> [Selected text]:
It's great that so many other tools make comparison tables: CSS Minifier Comparison, CSS minifiers comparison and CleanCSS tests. From the last link, this CSS minifier is almost without doubt the fastest and has near-perfect minification rates. It falls short with the purposely not implemented and often unsafe techniques, so that's fine.

JS GoDoc GoCover

The JS minifier is pretty basic. It removes comments, whitespace and line breaks whenever it can. It follows the rules by JSMin but additionally fixes the error in the 'caution' section.

Minification typically runs at about 45MB/s ~= 160GB/h.

Library Original Minified Ratio Time*
ACE 616kB 433kB 70% 13ms
jQuery 242kB 130kB 54% 5ms
jQuery UI 459kB 300kB 65% 11ms
Moment 97kB 51kB 52% 2ms

*The benchmark excludes the time reading from and writing to a file from the measurement.

TODO:

  • shorten local variables / function parameters names
  • precise semicolon and newline omission

JSON GoDoc GoCover

Minification typically runs at about 75MB/s ~= 270GB/h. It shaves off about 15% of filesize for common indented JSON such as generated by JSON Generator.

The JSON minifier only removes whitespace, which is the only thing that can be left out.

> [Entries provided]:
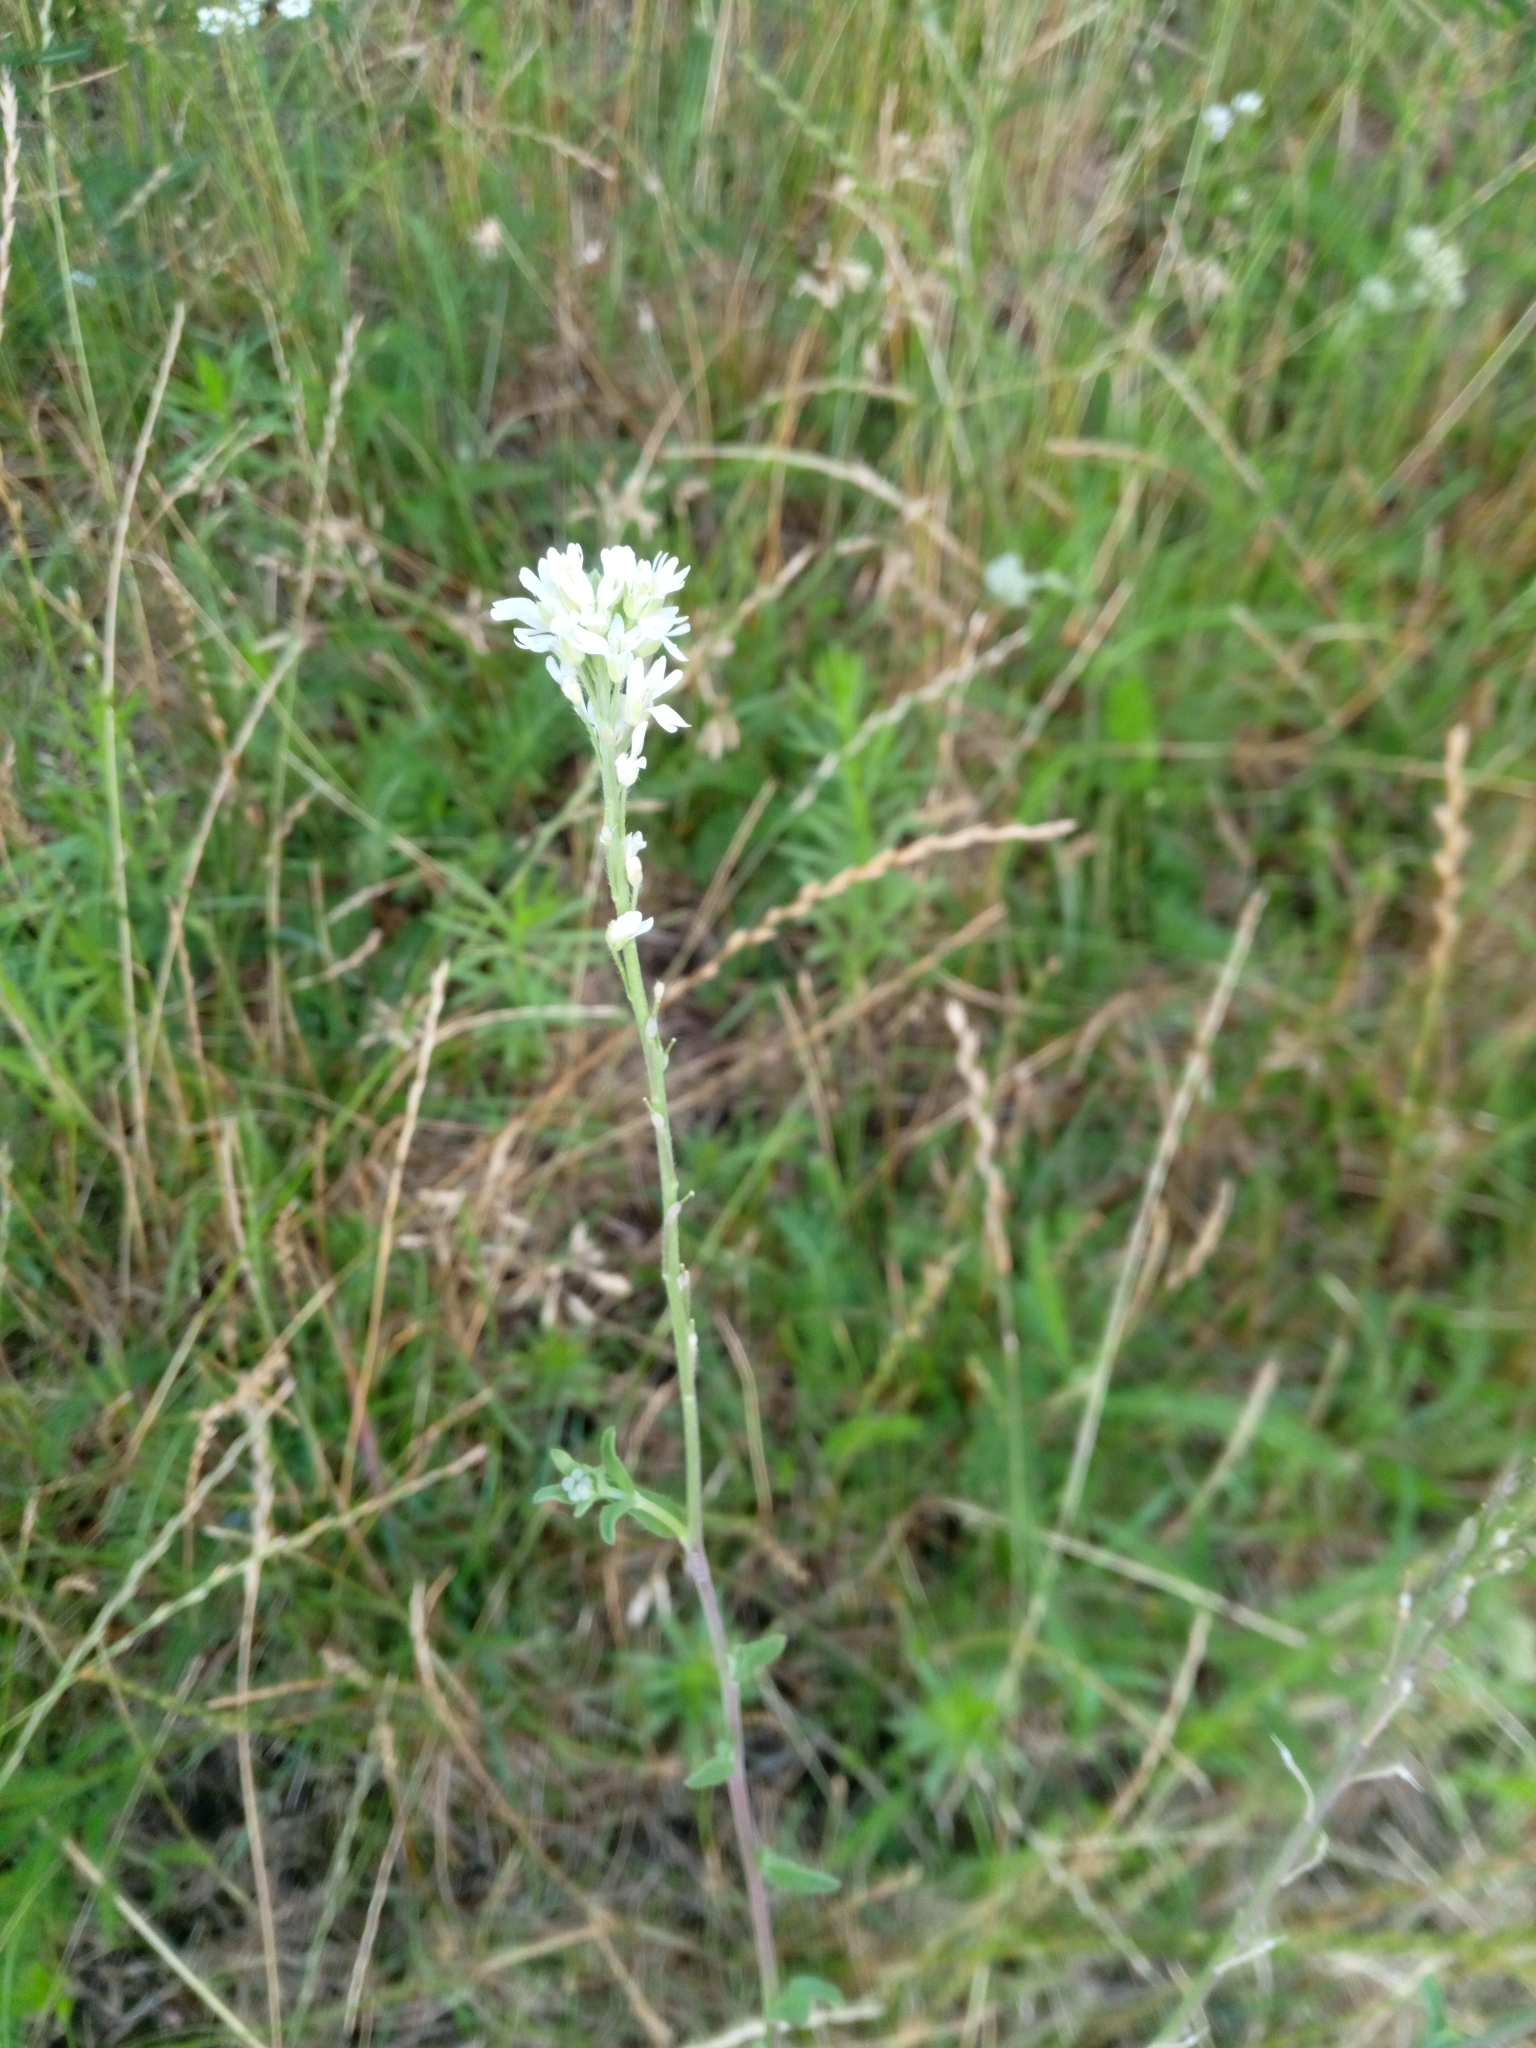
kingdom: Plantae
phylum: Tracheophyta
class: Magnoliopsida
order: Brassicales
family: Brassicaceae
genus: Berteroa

...

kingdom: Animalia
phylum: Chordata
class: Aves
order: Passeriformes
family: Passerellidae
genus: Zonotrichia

==

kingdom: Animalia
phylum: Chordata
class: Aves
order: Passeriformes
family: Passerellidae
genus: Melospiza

> [What to work on]:
• a. In the minifier text, update the passage between "JS GoDoc GoCover" and "45MB/s ~= 160GB/h.", inclusive, so that "line breaks" becomes "newlines".
• b. According to the minifier text, what speed does the JSON minifier typically run at?

> [Results of the exercise]:
• a.
JS GoDoc GoCover

The JS minifier is pretty basic. It removes comments, whitespace and newlines whenever it can. It follows the rules by JSMin but additionally fixes the error in the 'caution' section.

Minification typically runs at about 45MB/s ~= 160GB/h.

• b. About 75MB/s, roughly 270GB/h.